Sheung Wo Hang is a Hakka village in Wo Hang, Sha Tau Kok, in the North District of Hong Kong. It is occupied by members of Hakka Li (李) Clan. Until the 18th century, the village was known as Wo Hang (禾坑).

==Administration==
Sheung Wo Hang is a recognized village under the New Territories Small House Policy. It is one of the villages represented within the Sha Tau Kok District Rural Committee. For electoral purposes, Sheung Wo Hang is part of the Sha Ta constituency, which is currently represented by Ko Wai-kei.

==History==
Before the arrival of the Lis, Wo Hang was occupied by the Hos (何), the Tsangs (曾) and the Tangs (鄧). Lee Tak-wah (李德華), a member of the Lis, moved to Wo Hang in 1698, shortly after the end of the Great Clearance. Kuen-lam (權林), son of Tak-wah, built an Ancestral Hall in the village. The feng shui of the hall was considered harmful to the Hos, the Tsangs and the Tangs and they left the village. Members of the Li Clan later branched out to found the two nearby villages of Ha Wo Hang ("lower Wo Hang") and Wo Hang Tai Long (禾坑大朗), in around 1730 and 1750 respectively. Wo Hang was subsequently renamed Sheung Wo Hang.

At the time of the 1911 census, the population of Sheung Wo Hang was 443. The number of males was 175.

Since the 1950s many inhabitants of the village have moved to urban areas in Hong Kong and abroad.

==Built heritage==
The Kang Yung Study Hall (鏡蓉書屋) was built in the early Qing Dynasty by the Li Clan. The study hall was later converted into a public school, which closed in 1986. It is now a declared monument.

Other historical buildings include:
- Lee Sze Sai Kui (李氏世居) Entrance Gate. Built in the 18th century. Not graded.
- Lee ancestral hall (李氏祠堂). Not graded.
- Wing Kat Tong (永吉堂), a communal hall, at No. 18A. Probably built before 1905. Not graded.

Supplied information:
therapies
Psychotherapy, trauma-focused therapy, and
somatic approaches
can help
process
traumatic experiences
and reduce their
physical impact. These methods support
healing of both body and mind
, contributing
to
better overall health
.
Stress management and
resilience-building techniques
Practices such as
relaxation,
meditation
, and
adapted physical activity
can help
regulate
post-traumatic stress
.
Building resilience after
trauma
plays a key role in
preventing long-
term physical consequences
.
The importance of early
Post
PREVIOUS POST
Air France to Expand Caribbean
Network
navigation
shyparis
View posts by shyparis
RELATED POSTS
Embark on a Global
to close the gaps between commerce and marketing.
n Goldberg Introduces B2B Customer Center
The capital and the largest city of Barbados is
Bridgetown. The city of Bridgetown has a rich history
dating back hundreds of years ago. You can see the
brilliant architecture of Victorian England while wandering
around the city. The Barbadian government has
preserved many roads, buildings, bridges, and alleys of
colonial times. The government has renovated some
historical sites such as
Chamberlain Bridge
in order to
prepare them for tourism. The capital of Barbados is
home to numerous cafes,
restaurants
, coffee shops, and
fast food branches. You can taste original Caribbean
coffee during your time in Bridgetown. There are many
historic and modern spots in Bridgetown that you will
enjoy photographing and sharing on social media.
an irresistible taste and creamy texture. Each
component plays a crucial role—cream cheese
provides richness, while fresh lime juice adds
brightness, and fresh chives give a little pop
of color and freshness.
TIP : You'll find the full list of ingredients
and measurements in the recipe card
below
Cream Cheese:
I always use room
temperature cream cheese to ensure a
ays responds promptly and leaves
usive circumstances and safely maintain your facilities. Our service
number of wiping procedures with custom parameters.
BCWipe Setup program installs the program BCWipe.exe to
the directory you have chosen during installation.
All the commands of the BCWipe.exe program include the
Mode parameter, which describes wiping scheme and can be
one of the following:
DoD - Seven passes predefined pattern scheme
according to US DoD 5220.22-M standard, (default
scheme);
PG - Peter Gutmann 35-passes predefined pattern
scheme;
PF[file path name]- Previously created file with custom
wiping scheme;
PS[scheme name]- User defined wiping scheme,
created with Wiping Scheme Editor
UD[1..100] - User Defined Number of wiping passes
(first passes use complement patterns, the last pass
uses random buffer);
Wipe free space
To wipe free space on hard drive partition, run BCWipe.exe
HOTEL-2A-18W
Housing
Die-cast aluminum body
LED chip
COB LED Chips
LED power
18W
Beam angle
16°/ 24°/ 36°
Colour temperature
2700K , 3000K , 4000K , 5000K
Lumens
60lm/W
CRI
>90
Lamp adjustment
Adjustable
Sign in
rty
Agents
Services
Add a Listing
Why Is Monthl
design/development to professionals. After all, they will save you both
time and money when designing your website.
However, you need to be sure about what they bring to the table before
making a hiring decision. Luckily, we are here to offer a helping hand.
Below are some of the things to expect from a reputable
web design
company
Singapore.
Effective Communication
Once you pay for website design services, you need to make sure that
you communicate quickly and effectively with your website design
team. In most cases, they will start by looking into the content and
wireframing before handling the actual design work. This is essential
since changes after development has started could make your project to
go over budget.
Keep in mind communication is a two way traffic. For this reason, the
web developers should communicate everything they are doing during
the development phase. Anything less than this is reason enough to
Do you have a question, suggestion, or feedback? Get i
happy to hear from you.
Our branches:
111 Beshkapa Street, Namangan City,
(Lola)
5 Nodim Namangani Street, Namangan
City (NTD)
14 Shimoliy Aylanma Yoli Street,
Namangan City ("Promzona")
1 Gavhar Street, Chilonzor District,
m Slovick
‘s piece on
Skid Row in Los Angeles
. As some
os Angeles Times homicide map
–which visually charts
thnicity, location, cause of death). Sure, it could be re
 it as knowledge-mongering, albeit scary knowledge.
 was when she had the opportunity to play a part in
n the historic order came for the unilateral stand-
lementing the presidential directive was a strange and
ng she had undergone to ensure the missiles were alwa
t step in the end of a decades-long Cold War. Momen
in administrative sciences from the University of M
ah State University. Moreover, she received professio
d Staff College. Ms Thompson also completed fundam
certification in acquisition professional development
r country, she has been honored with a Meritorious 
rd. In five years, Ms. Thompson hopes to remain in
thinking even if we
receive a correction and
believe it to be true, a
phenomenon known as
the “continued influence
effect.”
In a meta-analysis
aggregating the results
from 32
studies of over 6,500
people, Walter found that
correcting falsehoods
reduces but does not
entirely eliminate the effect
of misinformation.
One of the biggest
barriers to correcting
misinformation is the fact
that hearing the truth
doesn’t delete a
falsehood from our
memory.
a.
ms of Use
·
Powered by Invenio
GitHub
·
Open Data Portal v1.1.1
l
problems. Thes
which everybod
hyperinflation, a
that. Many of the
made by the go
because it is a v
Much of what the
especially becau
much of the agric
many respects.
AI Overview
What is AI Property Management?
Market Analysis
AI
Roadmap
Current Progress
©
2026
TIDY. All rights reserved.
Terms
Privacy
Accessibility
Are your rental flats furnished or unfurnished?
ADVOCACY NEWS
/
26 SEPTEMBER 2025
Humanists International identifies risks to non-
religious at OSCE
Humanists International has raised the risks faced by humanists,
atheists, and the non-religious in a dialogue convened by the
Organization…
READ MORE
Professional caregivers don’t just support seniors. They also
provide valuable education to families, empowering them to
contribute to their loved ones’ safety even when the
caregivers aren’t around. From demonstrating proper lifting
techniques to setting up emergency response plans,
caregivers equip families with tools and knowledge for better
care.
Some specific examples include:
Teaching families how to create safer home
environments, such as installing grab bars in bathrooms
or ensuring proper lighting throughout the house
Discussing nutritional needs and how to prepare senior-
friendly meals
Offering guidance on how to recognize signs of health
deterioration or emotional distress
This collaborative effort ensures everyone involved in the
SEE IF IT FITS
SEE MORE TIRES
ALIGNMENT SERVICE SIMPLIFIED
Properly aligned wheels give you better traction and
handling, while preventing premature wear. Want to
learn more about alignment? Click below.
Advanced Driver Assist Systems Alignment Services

What you should do: Copy the Sheung Wo Hang text word for word, between "Other historical buildings" and "(李氏祠堂). Not graded.", inclusive. The listing is separate from the Sheung Wo Hang text.

Task solution:
Other historical buildings include:
- Lee Sze Sai Kui (李氏世居) Entrance Gate. Built in the 18th century. Not graded.
- Lee ancestral hall (李氏祠堂). Not graded.